Find the line containing "Villefontaine, est à votre service si vous". Reproduce it and every line after it up to the end of the records, exactly as written.

Stored data entries
━━━━━━━━━━━━━━━━

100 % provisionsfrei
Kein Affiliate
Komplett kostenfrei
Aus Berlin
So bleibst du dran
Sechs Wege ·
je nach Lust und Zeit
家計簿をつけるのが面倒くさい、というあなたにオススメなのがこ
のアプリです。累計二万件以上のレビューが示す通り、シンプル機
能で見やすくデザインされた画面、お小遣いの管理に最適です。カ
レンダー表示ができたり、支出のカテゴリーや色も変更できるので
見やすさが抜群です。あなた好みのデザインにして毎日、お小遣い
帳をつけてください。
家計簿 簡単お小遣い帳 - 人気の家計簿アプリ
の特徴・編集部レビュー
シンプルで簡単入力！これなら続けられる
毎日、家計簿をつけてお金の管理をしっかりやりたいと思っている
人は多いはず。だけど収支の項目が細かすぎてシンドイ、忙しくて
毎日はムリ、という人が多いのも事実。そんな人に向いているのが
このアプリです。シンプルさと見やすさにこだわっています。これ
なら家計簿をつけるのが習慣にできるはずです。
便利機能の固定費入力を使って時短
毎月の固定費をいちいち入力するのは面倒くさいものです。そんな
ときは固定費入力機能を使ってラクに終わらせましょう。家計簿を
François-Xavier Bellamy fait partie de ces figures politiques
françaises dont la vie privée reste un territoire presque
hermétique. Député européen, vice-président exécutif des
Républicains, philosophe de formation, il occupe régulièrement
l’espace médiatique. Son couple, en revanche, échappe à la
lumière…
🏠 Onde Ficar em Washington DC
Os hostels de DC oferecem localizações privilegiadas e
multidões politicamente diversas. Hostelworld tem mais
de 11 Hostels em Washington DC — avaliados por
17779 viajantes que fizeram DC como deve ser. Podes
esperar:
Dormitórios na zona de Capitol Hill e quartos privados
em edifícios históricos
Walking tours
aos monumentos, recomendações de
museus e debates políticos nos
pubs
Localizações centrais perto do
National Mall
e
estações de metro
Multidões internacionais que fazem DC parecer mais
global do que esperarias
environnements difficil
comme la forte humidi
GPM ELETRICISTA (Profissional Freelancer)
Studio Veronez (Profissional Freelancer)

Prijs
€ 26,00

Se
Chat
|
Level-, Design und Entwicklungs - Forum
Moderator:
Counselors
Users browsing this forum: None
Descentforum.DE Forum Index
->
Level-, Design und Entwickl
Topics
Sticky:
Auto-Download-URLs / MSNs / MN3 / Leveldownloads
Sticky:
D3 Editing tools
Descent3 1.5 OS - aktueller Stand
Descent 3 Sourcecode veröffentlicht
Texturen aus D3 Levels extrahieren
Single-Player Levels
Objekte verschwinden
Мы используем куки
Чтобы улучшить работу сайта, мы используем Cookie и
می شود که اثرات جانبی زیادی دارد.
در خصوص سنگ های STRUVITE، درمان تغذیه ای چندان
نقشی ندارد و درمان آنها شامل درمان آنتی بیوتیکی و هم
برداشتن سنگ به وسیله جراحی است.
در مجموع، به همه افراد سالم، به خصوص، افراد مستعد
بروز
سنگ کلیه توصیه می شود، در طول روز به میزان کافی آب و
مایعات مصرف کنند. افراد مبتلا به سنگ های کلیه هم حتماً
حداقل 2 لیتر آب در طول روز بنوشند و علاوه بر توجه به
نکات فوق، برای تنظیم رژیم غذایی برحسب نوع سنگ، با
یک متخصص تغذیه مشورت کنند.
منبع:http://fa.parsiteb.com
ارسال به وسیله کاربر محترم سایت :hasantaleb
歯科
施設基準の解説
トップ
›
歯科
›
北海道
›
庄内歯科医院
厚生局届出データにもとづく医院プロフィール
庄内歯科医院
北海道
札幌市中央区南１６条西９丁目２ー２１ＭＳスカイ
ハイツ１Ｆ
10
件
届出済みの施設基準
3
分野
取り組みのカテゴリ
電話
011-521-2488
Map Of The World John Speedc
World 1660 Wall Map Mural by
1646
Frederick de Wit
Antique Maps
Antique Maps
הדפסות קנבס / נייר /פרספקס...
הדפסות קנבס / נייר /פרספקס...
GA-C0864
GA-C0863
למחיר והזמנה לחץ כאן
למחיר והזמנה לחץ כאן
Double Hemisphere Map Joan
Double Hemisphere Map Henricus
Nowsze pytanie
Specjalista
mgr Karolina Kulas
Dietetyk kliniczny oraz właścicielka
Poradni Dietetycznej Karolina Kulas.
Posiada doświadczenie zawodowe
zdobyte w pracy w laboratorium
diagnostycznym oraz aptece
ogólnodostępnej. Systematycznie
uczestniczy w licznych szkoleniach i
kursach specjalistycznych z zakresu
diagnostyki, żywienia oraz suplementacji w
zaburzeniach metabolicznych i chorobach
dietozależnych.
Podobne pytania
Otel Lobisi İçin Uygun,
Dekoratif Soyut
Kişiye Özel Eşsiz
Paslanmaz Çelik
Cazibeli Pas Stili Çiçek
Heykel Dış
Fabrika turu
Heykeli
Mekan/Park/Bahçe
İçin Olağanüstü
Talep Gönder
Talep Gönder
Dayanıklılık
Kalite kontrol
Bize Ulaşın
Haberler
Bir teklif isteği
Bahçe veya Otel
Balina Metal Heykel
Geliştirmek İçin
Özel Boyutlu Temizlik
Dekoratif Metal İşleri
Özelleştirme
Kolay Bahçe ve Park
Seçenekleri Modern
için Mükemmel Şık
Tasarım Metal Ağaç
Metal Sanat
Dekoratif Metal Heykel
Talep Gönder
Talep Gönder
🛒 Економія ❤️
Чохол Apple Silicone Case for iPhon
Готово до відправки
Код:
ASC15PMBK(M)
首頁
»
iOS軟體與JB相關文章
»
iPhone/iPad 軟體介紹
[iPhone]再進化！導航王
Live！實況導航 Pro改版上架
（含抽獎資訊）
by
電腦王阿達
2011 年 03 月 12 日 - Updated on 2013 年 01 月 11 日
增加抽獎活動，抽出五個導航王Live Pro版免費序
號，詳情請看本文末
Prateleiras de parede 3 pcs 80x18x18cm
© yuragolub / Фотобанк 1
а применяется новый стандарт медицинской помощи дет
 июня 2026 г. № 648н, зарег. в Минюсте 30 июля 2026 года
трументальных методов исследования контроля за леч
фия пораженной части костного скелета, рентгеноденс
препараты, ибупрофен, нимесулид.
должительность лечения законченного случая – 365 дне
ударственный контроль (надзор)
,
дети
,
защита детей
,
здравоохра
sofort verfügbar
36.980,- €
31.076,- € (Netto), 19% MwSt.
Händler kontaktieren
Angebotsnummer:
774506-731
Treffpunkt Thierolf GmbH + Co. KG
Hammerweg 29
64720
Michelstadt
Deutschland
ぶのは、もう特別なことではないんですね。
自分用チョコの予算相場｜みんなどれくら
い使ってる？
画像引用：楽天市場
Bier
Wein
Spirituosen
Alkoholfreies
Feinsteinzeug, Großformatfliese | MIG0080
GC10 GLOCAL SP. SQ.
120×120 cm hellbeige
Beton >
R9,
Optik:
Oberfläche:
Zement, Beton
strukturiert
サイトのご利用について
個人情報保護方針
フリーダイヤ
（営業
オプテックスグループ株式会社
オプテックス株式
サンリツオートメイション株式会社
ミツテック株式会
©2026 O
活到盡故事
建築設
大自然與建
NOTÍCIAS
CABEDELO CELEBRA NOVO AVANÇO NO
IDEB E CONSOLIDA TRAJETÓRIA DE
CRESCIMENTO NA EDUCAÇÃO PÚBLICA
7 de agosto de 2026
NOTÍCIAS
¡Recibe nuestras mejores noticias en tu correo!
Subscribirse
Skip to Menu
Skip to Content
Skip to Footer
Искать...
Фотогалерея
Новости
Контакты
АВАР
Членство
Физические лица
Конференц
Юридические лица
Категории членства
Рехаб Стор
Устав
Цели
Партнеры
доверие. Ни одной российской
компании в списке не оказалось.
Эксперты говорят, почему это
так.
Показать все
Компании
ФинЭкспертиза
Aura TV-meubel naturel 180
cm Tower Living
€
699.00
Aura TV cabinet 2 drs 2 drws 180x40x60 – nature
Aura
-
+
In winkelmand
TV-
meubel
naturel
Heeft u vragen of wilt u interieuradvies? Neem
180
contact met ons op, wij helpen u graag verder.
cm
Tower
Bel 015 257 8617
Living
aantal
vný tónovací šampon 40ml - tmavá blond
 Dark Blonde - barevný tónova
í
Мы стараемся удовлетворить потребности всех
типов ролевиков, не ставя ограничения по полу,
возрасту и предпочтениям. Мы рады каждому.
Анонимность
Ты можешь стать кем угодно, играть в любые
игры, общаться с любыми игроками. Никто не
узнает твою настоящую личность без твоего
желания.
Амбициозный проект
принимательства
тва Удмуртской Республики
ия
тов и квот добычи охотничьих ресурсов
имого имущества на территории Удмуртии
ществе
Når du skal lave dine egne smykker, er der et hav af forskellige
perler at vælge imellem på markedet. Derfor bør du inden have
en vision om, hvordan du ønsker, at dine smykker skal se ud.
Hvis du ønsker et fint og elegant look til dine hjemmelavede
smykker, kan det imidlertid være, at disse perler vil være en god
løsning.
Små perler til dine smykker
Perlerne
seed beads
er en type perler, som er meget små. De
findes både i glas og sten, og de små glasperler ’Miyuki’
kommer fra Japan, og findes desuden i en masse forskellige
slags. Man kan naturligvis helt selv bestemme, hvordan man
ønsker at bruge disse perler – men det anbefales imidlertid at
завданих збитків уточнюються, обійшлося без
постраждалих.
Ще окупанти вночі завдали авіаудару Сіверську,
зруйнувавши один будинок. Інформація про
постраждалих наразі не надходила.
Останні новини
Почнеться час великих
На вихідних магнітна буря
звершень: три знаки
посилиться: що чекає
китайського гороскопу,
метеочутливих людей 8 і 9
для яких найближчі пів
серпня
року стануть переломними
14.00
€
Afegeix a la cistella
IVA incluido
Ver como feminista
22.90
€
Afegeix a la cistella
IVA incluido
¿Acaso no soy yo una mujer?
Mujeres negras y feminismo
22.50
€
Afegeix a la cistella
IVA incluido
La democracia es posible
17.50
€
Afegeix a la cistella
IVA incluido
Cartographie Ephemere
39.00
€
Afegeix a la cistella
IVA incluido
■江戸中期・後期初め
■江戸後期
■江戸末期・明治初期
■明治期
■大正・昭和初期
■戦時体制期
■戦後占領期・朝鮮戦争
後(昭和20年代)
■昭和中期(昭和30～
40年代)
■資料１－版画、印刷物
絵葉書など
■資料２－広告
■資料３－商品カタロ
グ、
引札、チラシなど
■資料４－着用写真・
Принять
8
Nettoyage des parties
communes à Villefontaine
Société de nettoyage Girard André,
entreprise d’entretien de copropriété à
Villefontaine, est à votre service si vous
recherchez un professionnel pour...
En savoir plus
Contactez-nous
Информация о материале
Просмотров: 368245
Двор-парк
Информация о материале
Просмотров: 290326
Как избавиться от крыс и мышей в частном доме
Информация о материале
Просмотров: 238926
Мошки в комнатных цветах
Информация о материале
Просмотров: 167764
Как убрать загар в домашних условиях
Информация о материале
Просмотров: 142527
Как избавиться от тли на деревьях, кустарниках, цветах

━━━━━━━━━━━━━━━━

• ANSWER SECTION:
Villefontaine, est à votre service si vous
recherchez un professionnel pour...
En savoir plus
Contactez-nous
Информация о материале
Просмотров: 368245
Двор-парк
Информация о материале
Просмотров: 290326
Как избавиться от крыс и мышей в частном доме
Информация о материале
Просмотров: 238926
Мошки в комнатных цветах
Информация о материале
Просмотров: 167764
Как убрать загар в домашних условиях
Информация о материале
Просмотров: 142527
Как избавиться от тли на деревьях, кустарниках, цветах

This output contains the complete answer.